The theft of black music has been so blatant and pervasive that a Rhythm and Blues Foundation was set up in 1994, with $1 million contributed by the Atlantic Foundation of Atlantic Records, Time-Warner and other music industry organizations. The foundation was set up to assist R&B artists of the 1940s, 50s, and 60s, who have been "victims of poor business practices, bad management and unscrupulous record companies," wrote The New York Times. The money contributed by those record firms (which have been gobbled up by larger concerns) is a fraction of the amount of money that white-controlled record firms have made off of black artists, directly or indirectly by holding on to some of these artists' back catalogues.

Because black leaders have ignored the early years of black music development, others have come into the black community and have established a foothold before them. Even during slavery whites were dissing black folks by the back-handed compliment of minstrelsy, they just couldn't ignore the creativeness of blacks but knew "how to grow rich off of black fun," as one minstrel poseur put it. Motown was that rare exception of black control but didn't come into existence until the late fifties (and even today it is basically a shell; a mere label of Polygram, a foreign company; an expensive footnote in music history when it recently sold a 50% interests in its catalogue to EMI for $132 million). The sniping about Jews "controlling" the music business clouds over the fact that blacks have often ignored the "cultural capital" potential of blues, jazz, and R&B until it was too late. The same can be said about hip hop; it was the independents labels not Motown that produced the initial acts and the major labels rushed in when they saw the staying power of the music and that young whites were buying it. During the twenties, according to Amiri Baraka in Blues People, when Harry Pace, the owner of Black Swan Records, began selling blues, he was castigated by the black middle class for not selling music that was more racially uplifting. When jazz began circulating through the speakeasies of America during the 20s and via the new communication technology of the day, the radio, "the big brain" denizens of the Harlem Renaissance couldn't figure it out. As cited by Nathan Huggins in his Harlem Renaissance:

"Harlem intellectuals promoted Negro art, but one thing is very curious, except for Langston Hughes, none of them took jazz - the new music - seriously. Of course, they all mentioned it as background, as descriptive of Harlem life. All said it was important in the definition of the New Negro. But none thought enough about it to try and figure out what was happening. They tend to view it as a folk art - like the spirituals and the dance - the unrefined source for the new art. Men like James Weldon Johnson and Alain Locke expected some race genius to appear who would transform that source into high culture...[T]he promoters of the Harlem Renaissance were so fixed on a vision of high culture that they did not look very hard or well at jazz."

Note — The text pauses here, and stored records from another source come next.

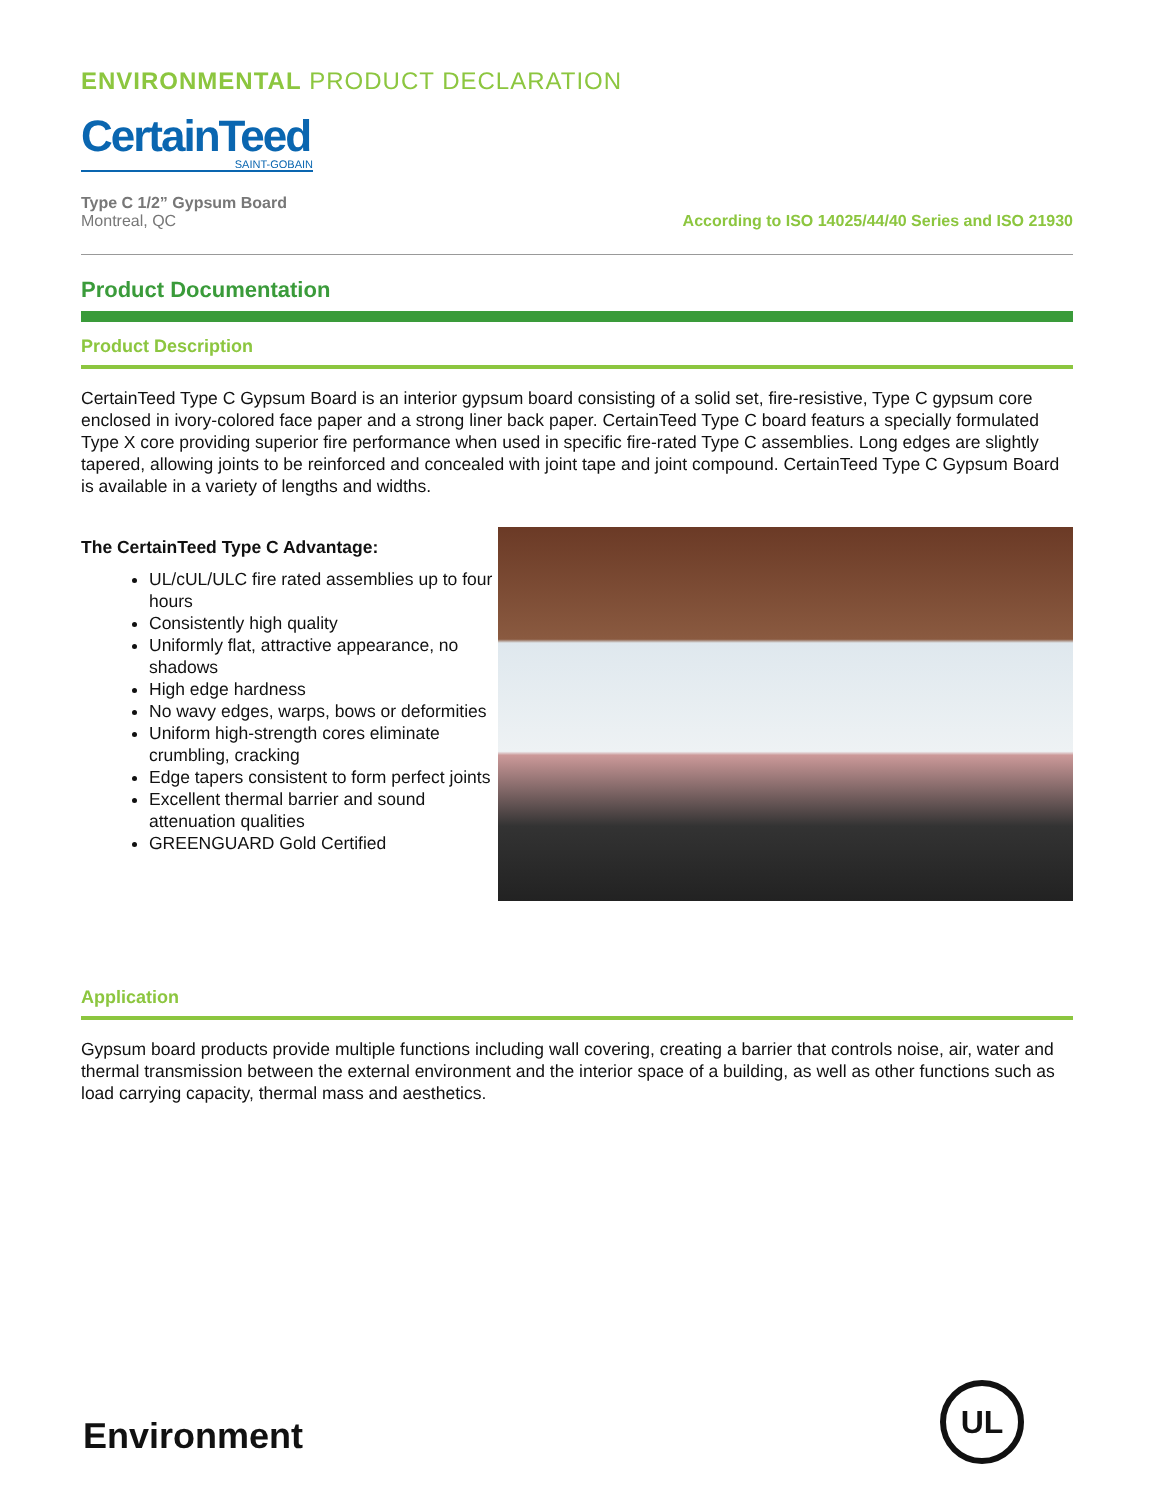ENVIRONMENTAL PRODUCT DECLARATION
CertainTeed
SAINT-GOBAIN
Type C 1/2” Gypsum Board
Montreal, QC
According to ISO 14025/44/40 Series and ISO 21930
Product Documentation
Product Description
CertainTeed Type C Gypsum Board is an interior gypsum board consisting of a solid set, fire-resistive, Type C gypsum core enclosed in ivory-colored face paper and a strong liner back paper. CertainTeed Type C board featurs a specially formulated Type X core providing superior fire performance when used in specific fire-rated Type C assemblies. Long edges are slightly tapered, allowing joints to be reinforced and concealed with joint tape and joint compound. CertainTeed Type C Gypsum Board is available in a variety of lengths and widths.
The CertainTeed Type C Advantage:
UL/cUL/ULC fire rated assemblies up to four hours
Consistently high quality
Uniformly flat, attractive appearance, no shadows
High edge hardness
No wavy edges, warps, bows or deformities
Uniform high-strength cores eliminate crumbling, cracking
Edge tapers consistent to form perfect joints
Excellent thermal barrier and sound attenuation qualities
GREENGUARD Gold Certified
Application
Gypsum board products provide multiple functions including wall covering, creating a barrier that controls noise, air, water and thermal transmission between the external environment and the interior space of a building, as well as other functions such as load carrying capacity, thermal mass and aesthetics.
Environment
UL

The black intelligentsia of that era could no more accept the folk reality of its own folk culture than the white intelligentsia could accept the black basis of American culture, that American society is a creolized one, pre- dating multiculturalism. Jazz and blues were urban and rural expressions of working class blacks, but the black intelli- gentsia, trained in the aesthetics of the dominant society and unable to produce a cultural philosophy its own, neglected a very vital music in hopes of it becoming something else. There was a market there, for blacks were buying five to six million discs yearly in 1925 and in 1926 the record business reached $128 million dollars in sales, and did not reach that high point again until after the Second World War.